Author: David Griffiths, Insurance By Ken Brown, Inc., email@example.com
This article appeared in the August, 2014 issue of Florida Pool Pro
The primary reason you or your company is required to add another party as an Additional Insured (AI) to your insurance or, conversely, that you may require another party to add you or your company as an AI to their insurance is to shift the burden of risk. What essentially happens is that the AI status extends coverage beyond the basic policy forms to the requestor. The one who receives the AI status from another also receives limited insurance coverage from the other.

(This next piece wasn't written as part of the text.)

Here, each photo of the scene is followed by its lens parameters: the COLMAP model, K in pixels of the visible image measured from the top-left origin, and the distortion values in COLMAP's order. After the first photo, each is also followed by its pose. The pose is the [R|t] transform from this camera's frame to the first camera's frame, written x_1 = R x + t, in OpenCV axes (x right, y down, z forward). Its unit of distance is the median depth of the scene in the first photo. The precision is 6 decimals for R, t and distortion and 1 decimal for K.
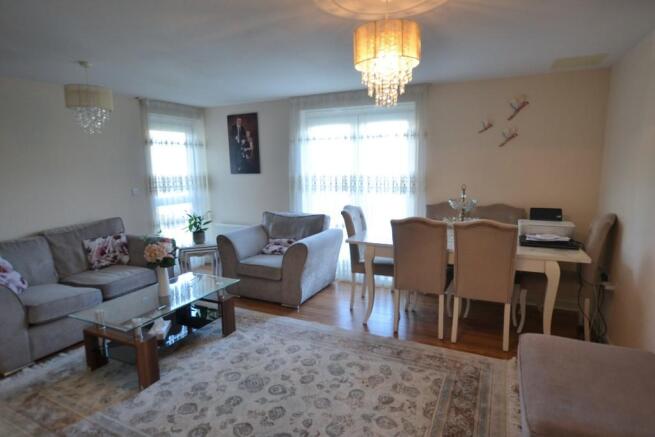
lens RADIAL K [[364.5, 0, 329.5], [0, 364.5, 215.9], [0, 0, 1]] dist [-0.014470, 0.000716]
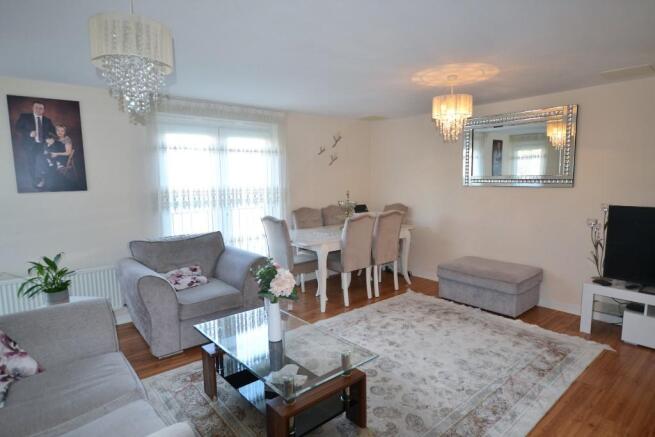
lens RADIAL K [[364.5, 0, 329.5], [0, 364.5, 215.9], [0, 0, 1]] dist [-0.014470, 0.000716]
pose [[0.411032, -0.085512, 0.907602, -0.700730], [0.136581, 0.990130, 0.031434, -0.032252], [-0.901332, 0.111041, 0.418654, 0.349204]]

Additional Insured is part of every risk transfer program. Risk transfer programs are used extensively to shift risk from one party to another. If you have signed a contract which requires special insurance endorsements or coverages named Additional Insured, Waiver of Subrogation, and/or Primary Non-contributory wording you have been a part of a risk transfer program.
Additional Insured status is crucial for many companies. While the construction industry springs to mind, other examples are numerous: for example, landlords are additional insureds on tenants’ policies, and distributors and retailers are additional insureds on manufacturers’ policies.

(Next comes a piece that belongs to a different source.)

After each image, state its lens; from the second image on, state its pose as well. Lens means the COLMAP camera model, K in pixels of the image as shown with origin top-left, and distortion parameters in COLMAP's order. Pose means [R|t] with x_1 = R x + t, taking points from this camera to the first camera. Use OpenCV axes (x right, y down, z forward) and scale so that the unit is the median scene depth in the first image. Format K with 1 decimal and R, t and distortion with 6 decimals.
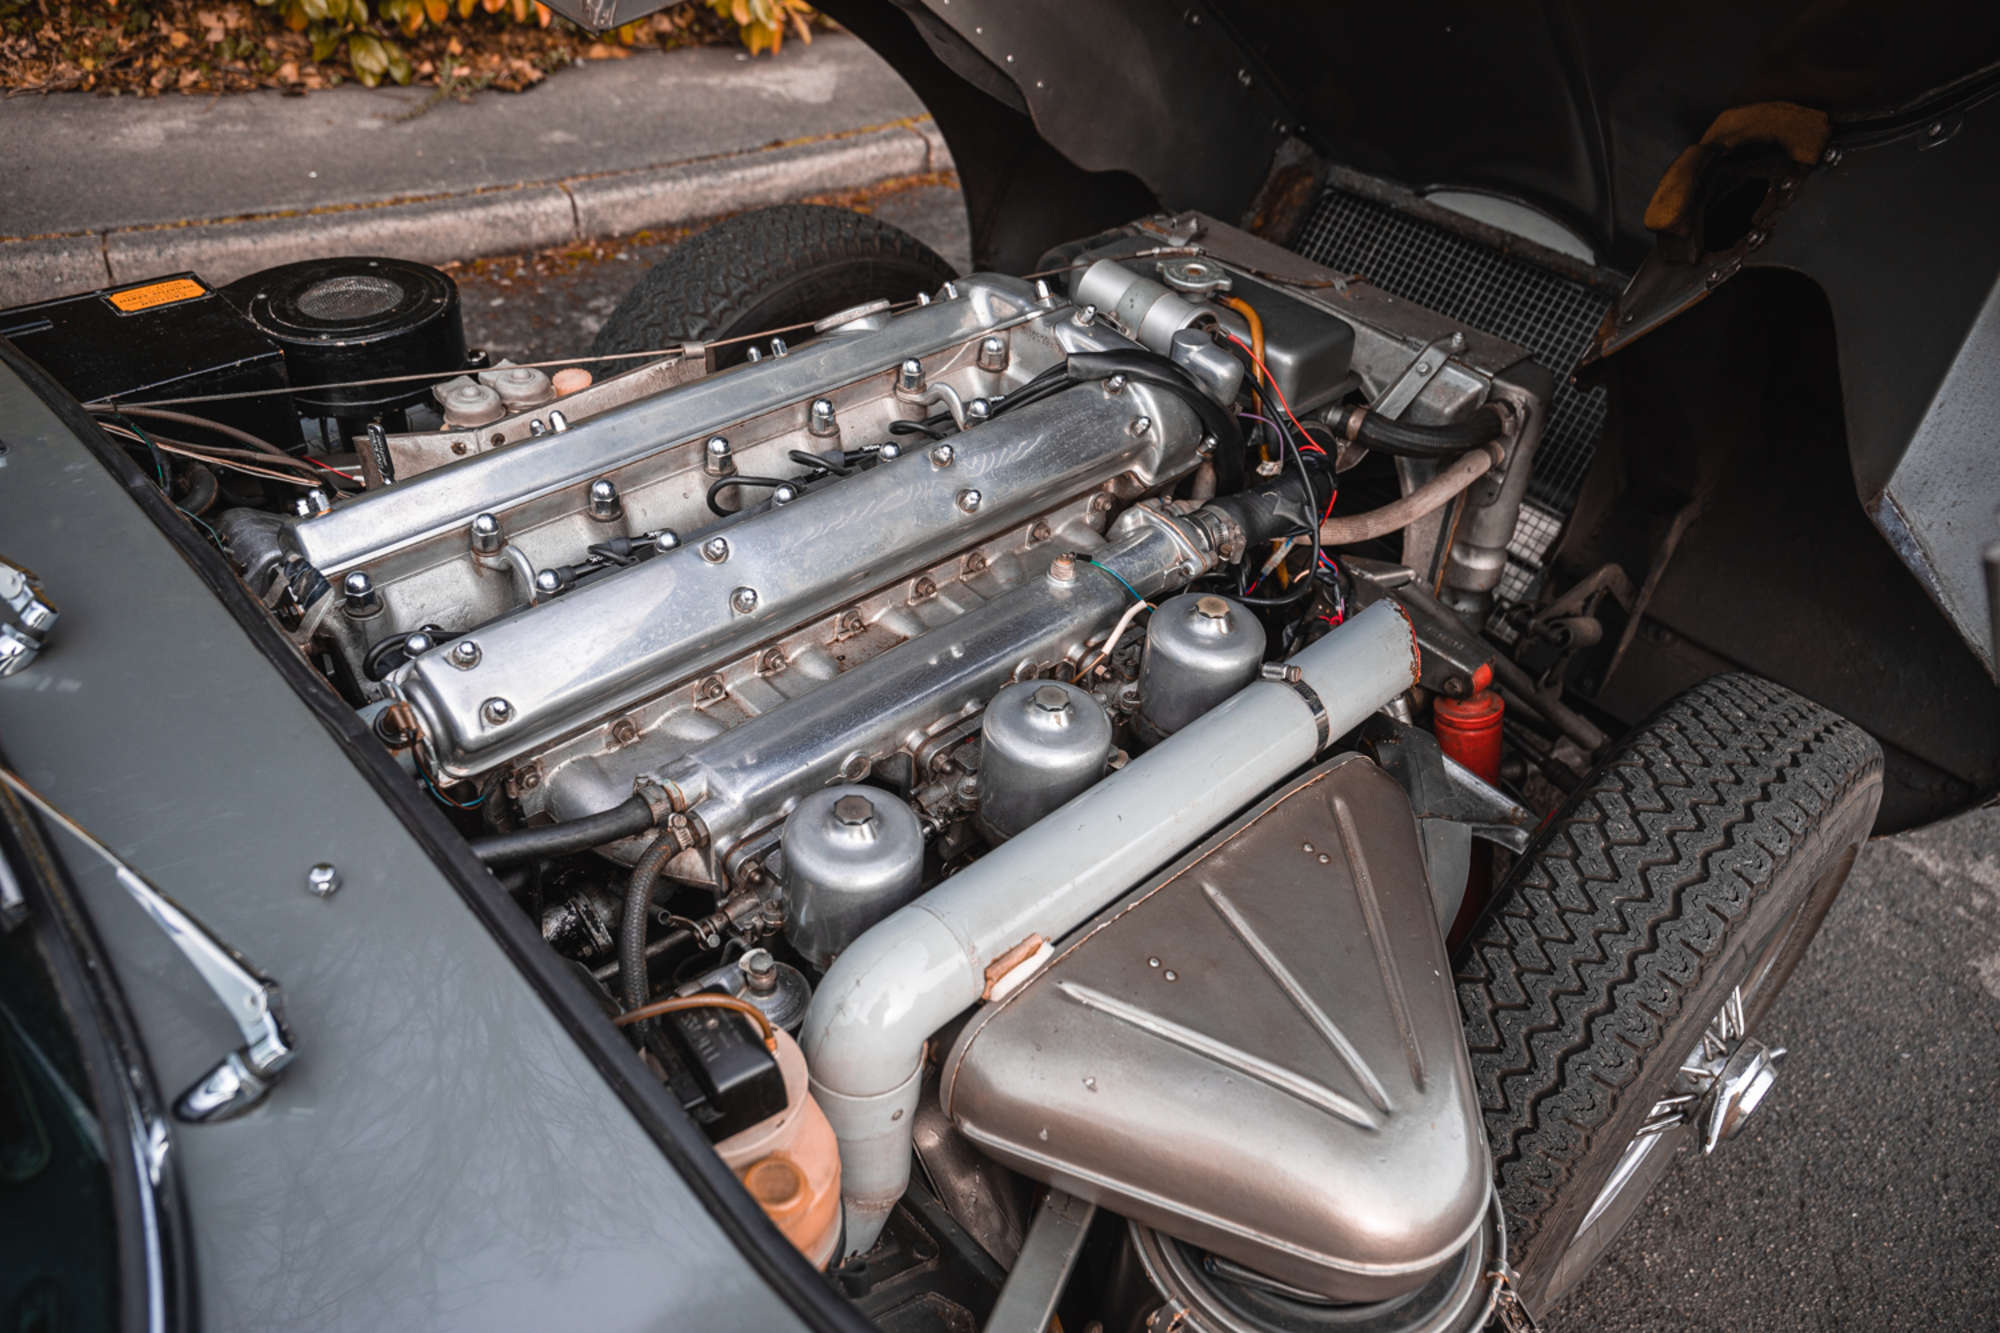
lens RADIAL K [[1514.6, 0, 1000.0], [0, 1514.6, 666.5], [0, 0, 1]] dist [-0.033392, 0.001787]
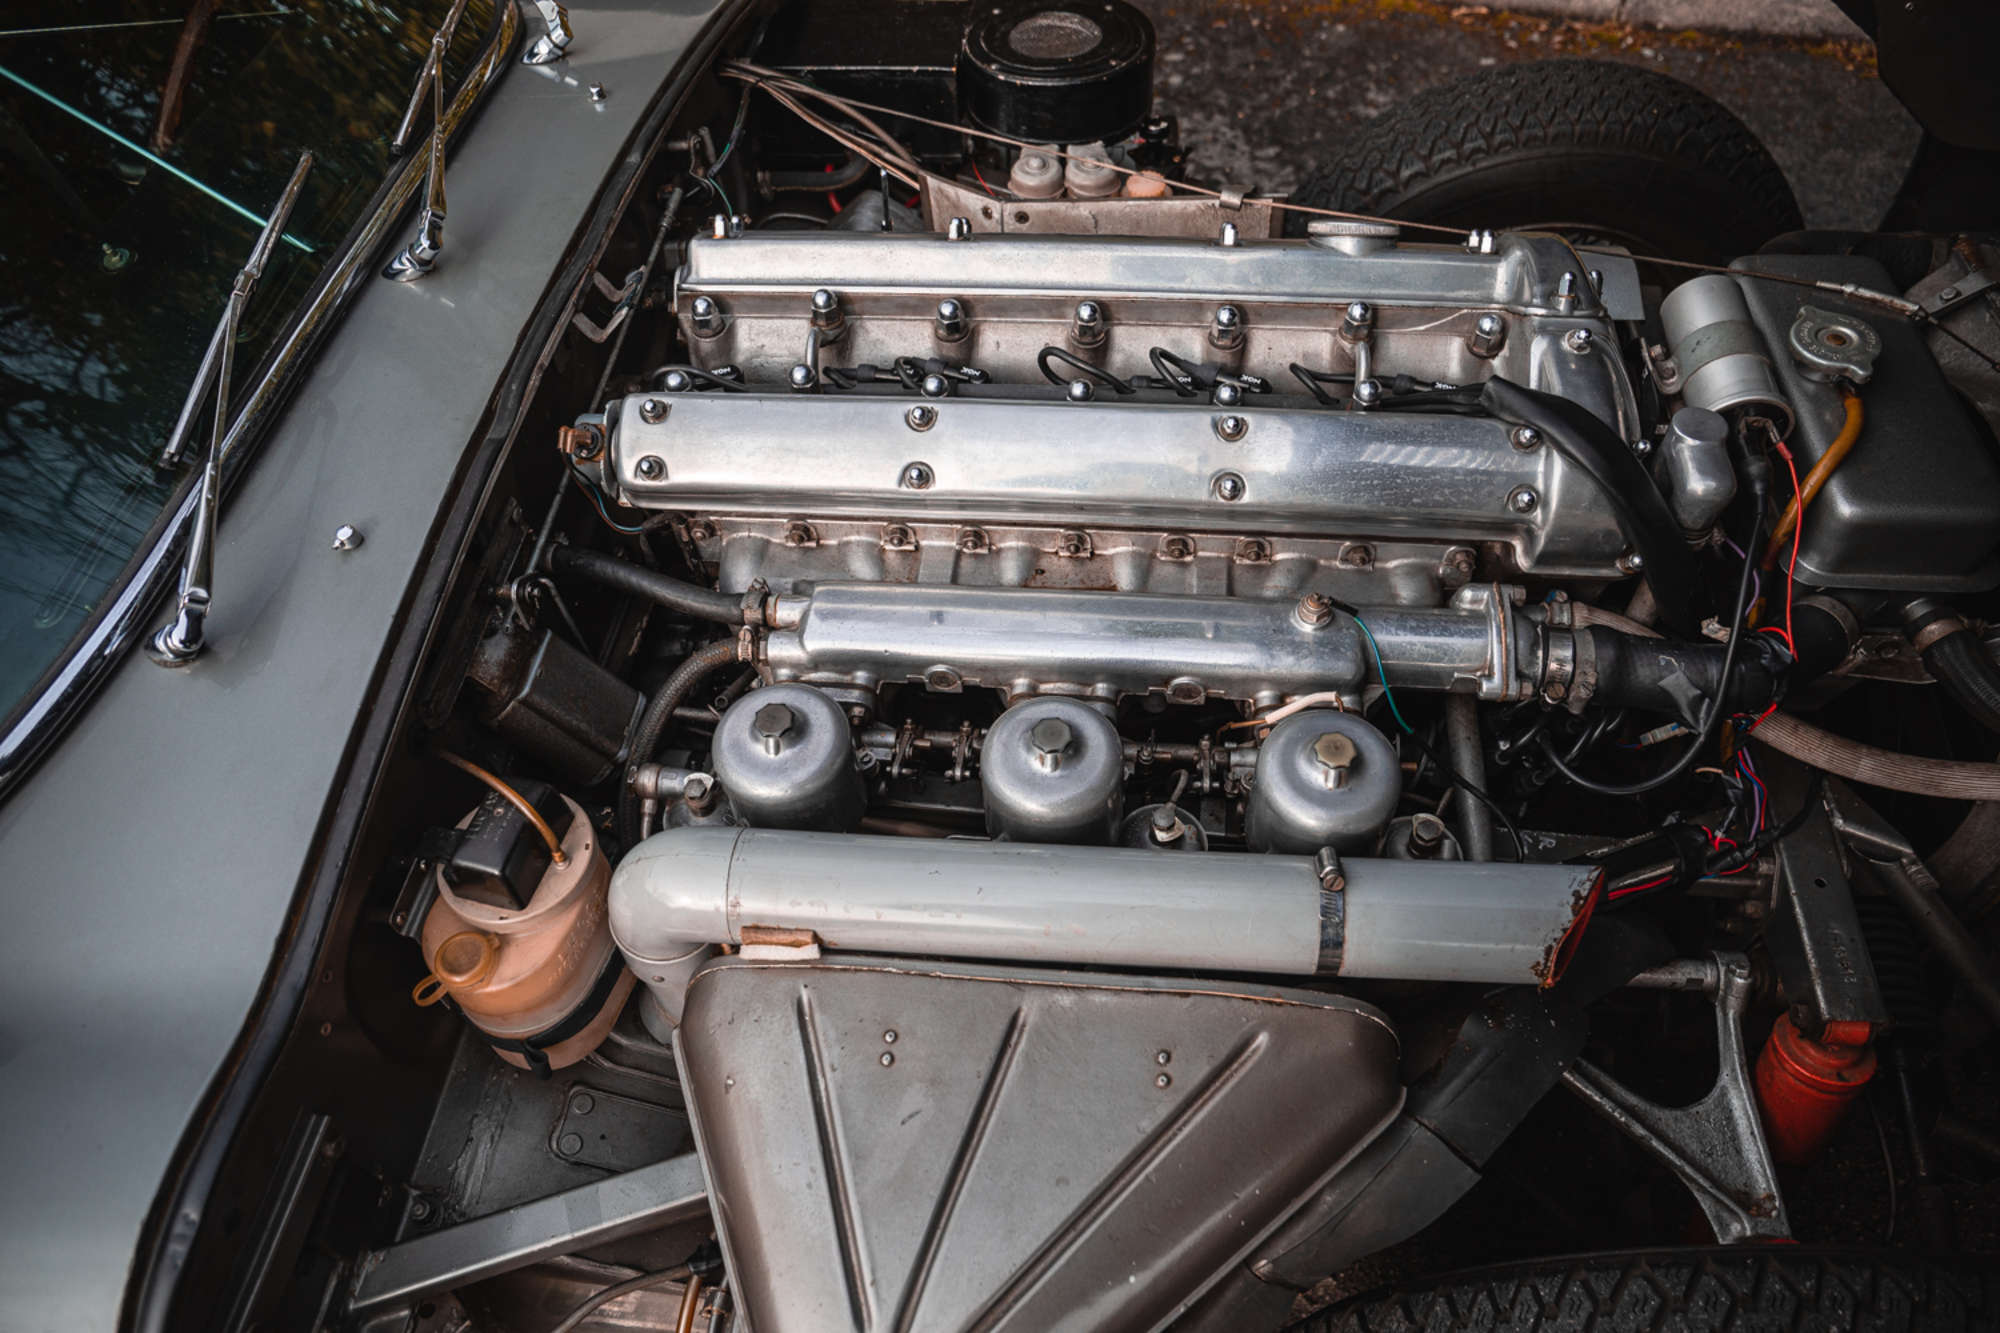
lens RADIAL K [[1359.3, 0, 1000.0], [0, 1359.3, 666.5], [0, 0, 1]] dist [-0.103984, 0.087859]
pose [[0.651853, 0.535952, -0.536510, 0.366384], [-0.396634, 0.843945, 0.361162, -0.251871], [0.646351, -0.022626, 0.762705, 0.324690]]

Please note that even if you receive AI status from another entity it does not replace the need for your own insurance. You still need to carry insurance in your name as well because the AI endorsement/coverage does not cover or respond in all instances and/or to all circumstances.

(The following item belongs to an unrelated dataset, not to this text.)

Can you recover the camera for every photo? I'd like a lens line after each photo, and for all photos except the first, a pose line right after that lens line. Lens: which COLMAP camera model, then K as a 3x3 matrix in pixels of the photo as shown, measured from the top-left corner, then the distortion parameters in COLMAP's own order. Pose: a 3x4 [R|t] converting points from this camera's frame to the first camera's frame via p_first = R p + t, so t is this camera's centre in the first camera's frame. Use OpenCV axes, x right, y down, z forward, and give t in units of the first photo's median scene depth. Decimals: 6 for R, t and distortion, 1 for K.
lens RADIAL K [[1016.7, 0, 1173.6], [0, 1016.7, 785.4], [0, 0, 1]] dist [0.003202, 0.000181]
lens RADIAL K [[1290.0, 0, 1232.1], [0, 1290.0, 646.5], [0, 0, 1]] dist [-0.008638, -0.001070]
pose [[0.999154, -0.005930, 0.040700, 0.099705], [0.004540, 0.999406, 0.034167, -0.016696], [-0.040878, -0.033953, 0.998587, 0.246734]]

In general terms the additional insured form states:
Section II — Who Is An Insured is amended to include as an insured the person or organization shown in the Schedule, but only with respect to liability arising out of your ongoing operations performed for that insured.
Take the example of a landlord situation. If a guest (customer) slips and falls inside the building in the tenant space due to the negligence of the tenant chances are both the tenant and landlord will be named in a law suit should one be brought. If the cause of the slip or fall is exclusively the tenants fault and the tenant has listed the landlord as an Additional Insured the tenants insurance policy will defend and indemnify the landlord. In this way the AI designation has transferred the landlord risk to the tenant.
In the same example, let’s say the guest tripped due to the negligence of the landlord arising out of his maintenance (or lack of), and was his responsibility. In this case the AI status from a tenant would not apply for the benefit of the landlord and the building owner would have to seek coverage from his insurance company.
So, how does the Blanket Additional Insured form differ from the standard form. Quite simply, a critical trigger for the Blanket form to apply is that the requirement of Additional Insured status must be stated in a written, signed, and executed contract.
In fact that same requirement applies to Waiver of Subrogation. As long as it is mandated in a contract the coverage will extend, assuming you have added that to your insurance program.
The advantages of the Blanket AI form are that you avoid multiple endorsements (and charges) to your insurance policy during the year. Also it is generally very cost advantageous because for a flat premium the endorsement allows for literally an unlimited number of contracts requiring AI status to your insurance.
Neither AI form nor Waiver of Subrogation extends to another entity automatically. All require the mandate of a written contract. Further, none are necessary to your insurance program unless required.
In closing, we recommend that you review every contract before signing it, preferably with legal counsel. We also encourage our clients to share a copy of the insurance requirements of any contract with us prior to execution so that we may ensure current coverage is in compliance or advise where it is not and offer options to comply.